Ma turismo non significa solo ricettività e ristorazione, ma anche infrastrutture, portualità (in particolare turistica), servizi e cultura, che devono essere messi a sistema attraverso politiche di integrazione dell’offerta territoriale organizzata, al fine di rafforzare i tanti distretti turistici nazionali.

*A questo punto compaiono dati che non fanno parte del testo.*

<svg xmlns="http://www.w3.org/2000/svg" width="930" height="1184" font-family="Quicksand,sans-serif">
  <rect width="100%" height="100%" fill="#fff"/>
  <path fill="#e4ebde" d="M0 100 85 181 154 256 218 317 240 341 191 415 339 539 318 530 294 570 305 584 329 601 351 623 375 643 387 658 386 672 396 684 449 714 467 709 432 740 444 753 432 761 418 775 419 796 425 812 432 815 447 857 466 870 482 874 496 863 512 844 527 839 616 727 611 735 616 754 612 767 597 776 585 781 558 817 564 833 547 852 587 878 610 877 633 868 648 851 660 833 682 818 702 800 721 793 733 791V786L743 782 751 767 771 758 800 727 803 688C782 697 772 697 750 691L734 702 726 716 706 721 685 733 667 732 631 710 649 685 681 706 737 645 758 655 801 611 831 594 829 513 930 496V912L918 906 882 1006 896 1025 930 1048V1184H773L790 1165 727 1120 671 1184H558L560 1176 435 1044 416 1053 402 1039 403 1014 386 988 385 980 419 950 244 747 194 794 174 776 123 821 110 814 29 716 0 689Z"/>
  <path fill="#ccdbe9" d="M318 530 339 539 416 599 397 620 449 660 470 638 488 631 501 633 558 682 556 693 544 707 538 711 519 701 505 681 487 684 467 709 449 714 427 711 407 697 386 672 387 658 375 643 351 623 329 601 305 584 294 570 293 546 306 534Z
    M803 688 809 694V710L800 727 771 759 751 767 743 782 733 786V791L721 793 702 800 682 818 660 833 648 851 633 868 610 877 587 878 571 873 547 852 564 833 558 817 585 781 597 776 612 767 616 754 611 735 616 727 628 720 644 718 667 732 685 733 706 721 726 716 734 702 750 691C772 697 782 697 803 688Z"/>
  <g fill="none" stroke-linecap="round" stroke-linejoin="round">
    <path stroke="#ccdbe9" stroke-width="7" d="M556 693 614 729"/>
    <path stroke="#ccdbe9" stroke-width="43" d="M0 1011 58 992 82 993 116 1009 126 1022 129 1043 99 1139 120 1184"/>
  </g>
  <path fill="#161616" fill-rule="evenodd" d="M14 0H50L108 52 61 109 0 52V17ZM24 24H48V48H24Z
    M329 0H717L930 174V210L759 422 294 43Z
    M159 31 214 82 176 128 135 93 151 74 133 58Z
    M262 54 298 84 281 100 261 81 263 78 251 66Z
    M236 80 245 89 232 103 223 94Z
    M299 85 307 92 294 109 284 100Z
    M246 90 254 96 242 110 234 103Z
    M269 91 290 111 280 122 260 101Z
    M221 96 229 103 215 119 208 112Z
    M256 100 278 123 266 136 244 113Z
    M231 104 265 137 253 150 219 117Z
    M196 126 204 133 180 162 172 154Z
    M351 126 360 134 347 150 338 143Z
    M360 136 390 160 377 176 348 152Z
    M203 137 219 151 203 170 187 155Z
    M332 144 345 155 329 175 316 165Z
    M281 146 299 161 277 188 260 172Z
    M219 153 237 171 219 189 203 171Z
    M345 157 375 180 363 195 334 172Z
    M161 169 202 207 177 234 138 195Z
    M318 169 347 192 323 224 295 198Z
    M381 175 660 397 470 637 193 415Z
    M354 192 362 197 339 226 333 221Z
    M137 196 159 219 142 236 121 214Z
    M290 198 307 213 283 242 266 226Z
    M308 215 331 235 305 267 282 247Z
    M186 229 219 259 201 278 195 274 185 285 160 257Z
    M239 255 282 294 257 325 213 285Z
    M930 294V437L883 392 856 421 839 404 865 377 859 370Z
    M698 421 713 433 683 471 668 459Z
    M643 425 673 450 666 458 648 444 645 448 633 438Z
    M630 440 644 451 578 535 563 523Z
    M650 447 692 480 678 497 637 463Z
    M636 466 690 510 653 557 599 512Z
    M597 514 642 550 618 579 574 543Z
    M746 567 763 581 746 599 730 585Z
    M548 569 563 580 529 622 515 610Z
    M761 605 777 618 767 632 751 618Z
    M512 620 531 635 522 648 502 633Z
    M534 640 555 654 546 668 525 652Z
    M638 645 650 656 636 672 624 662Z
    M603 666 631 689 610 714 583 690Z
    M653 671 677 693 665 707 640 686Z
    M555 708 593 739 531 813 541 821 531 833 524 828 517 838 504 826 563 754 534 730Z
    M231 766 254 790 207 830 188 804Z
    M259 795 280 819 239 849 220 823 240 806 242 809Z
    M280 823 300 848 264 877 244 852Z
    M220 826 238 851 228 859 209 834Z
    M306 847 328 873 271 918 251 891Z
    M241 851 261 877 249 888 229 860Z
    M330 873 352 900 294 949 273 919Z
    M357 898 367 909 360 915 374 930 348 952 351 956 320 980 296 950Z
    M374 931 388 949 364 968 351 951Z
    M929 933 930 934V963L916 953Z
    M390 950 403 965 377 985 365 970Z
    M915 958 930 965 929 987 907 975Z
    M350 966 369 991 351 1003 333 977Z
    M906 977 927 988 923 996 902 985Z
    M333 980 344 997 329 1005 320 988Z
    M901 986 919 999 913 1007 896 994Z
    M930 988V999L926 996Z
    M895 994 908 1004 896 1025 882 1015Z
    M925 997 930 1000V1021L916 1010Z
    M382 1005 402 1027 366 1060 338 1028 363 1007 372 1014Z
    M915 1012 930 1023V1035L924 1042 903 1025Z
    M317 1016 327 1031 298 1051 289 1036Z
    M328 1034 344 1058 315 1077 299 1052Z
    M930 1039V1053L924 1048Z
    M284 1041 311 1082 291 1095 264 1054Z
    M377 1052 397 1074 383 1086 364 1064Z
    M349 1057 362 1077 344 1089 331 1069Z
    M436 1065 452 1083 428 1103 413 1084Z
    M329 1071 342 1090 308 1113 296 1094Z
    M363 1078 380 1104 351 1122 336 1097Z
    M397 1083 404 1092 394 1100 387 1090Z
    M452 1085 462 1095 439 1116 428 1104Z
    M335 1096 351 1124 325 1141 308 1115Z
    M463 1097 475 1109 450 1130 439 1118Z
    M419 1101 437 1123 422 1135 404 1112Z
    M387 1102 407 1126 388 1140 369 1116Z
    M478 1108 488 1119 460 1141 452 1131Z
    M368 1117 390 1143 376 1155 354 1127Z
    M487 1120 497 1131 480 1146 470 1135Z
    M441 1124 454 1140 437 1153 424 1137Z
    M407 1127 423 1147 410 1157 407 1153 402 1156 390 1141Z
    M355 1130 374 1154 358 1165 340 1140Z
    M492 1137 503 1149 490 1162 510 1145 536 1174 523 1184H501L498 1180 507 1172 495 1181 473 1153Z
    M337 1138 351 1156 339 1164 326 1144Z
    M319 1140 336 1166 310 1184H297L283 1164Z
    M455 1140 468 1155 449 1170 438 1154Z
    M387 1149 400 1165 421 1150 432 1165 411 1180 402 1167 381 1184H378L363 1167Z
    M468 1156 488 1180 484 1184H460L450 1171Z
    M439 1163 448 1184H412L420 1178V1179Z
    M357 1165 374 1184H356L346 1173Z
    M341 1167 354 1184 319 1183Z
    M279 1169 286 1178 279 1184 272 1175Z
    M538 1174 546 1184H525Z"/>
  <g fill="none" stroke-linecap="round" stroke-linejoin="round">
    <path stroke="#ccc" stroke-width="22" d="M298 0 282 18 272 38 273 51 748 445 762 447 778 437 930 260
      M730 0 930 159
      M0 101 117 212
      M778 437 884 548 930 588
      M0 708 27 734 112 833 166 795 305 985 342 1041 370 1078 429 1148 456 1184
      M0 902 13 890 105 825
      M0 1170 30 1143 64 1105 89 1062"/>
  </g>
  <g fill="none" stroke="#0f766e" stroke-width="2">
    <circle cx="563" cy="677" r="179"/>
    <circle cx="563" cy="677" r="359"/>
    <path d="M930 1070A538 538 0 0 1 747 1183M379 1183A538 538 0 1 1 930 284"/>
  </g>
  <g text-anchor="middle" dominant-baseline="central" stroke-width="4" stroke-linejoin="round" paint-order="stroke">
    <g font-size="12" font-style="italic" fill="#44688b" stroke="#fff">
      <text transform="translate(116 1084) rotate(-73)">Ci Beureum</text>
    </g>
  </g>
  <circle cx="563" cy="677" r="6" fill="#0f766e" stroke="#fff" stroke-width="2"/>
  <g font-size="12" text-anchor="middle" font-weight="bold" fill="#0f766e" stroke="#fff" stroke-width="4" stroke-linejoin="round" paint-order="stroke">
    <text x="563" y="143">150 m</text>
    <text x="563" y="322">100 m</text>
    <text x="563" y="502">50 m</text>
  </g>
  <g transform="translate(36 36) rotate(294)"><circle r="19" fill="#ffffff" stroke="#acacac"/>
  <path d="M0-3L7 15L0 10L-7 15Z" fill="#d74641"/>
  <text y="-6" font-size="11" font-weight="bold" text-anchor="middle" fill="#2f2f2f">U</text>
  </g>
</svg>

In modo da incrementare le chance delle mete di soggiorno in termini di funzionalità, qualità e bellezza.

E quindi un intervento straordinario per il territorio e sul territorio, che riqualifichi città e ambiente, anche in chiave di sostenibilità, a partire dal nostro Mezzogiorno. Un piano di sviluppo realizzato in partnership con i privati ma promosso da Stato, coadiuvato dalle Regioni, e sostenuto dalla Ue, anche per mezzo della rimodulazione dei fondi comunitari residui e quelli resi disponibili nel futuro, quale il Recovery Fund. Insomma finalmente una vera politica di sistema per un settore economico che tutti, in Italia, ritengono una industria strategica ma che nessuno, fino ad ora, lo ha mai trattato come tale.